About this task: Pictures stay out. All the rest of the records must be repeated exactly.

Top of Data to process

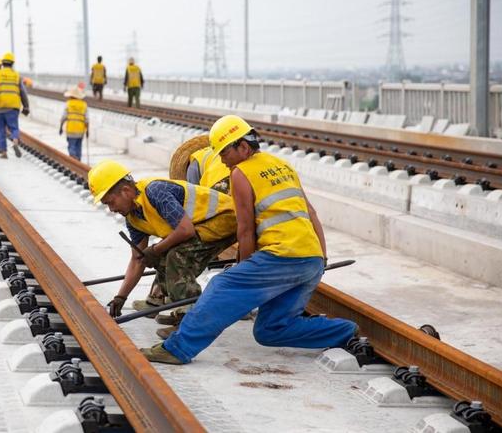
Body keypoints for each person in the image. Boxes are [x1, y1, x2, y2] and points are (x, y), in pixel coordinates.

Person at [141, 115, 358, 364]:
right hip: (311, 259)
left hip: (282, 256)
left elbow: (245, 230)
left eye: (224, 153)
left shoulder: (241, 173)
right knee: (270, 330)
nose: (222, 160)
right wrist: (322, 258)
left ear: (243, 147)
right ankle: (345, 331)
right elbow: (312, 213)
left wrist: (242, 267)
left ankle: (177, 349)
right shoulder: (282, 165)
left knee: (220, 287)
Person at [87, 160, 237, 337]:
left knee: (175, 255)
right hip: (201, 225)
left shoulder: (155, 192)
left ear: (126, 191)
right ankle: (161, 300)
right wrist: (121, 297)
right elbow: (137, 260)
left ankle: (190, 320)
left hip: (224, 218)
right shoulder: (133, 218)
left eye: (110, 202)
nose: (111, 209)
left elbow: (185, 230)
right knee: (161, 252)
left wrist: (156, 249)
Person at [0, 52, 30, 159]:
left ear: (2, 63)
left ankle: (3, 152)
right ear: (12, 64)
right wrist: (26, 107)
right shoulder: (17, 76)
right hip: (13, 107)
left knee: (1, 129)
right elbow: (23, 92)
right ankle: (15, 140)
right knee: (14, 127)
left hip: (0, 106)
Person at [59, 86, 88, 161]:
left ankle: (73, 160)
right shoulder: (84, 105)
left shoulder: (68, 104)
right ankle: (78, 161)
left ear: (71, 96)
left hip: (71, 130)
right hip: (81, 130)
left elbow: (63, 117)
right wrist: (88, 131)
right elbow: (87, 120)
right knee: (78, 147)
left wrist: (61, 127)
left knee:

Bottom of Data to process

Exercise output:
Body keypoints for each person in the image. Boxes are [x1, y1, x2, y2] and points are (x, y), in pixel coordinates.

Person at [141, 115, 358, 364]:
right hip: (311, 259)
left hip: (282, 256)
left elbow: (245, 230)
left eye: (224, 153)
left shoulder: (241, 173)
right knee: (270, 330)
nose: (222, 160)
right wrist: (322, 258)
left ear: (243, 147)
right ankle: (345, 331)
right elbow: (312, 213)
left wrist: (242, 267)
left ankle: (177, 349)
right shoulder: (282, 165)
left knee: (220, 287)
Person at [87, 160, 237, 337]:
left knee: (175, 255)
right hip: (201, 225)
left shoulder: (155, 192)
left ear: (126, 191)
right ankle: (161, 300)
right wrist: (121, 297)
right elbow: (137, 260)
left ankle: (190, 320)
left hip: (224, 218)
right shoulder: (133, 218)
left eye: (110, 202)
nose: (111, 209)
left elbow: (185, 230)
right knee: (161, 252)
left wrist: (156, 249)
Person at [0, 52, 30, 159]:
left ear: (2, 63)
left ankle: (3, 152)
right ear: (12, 64)
right wrist: (26, 107)
right shoulder: (17, 76)
right hip: (13, 107)
left knee: (1, 129)
right elbow: (23, 92)
right ankle: (15, 140)
right knee: (14, 127)
left hip: (0, 106)
Person at [59, 86, 88, 161]:
left ankle: (73, 160)
right shoulder: (84, 105)
left shoulder: (68, 104)
right ankle: (78, 161)
left ear: (71, 96)
left hip: (71, 130)
right hip: (81, 130)
left elbow: (63, 117)
right wrist: (88, 131)
right elbow: (87, 120)
right knee: (78, 147)
left wrist: (61, 127)
left knee:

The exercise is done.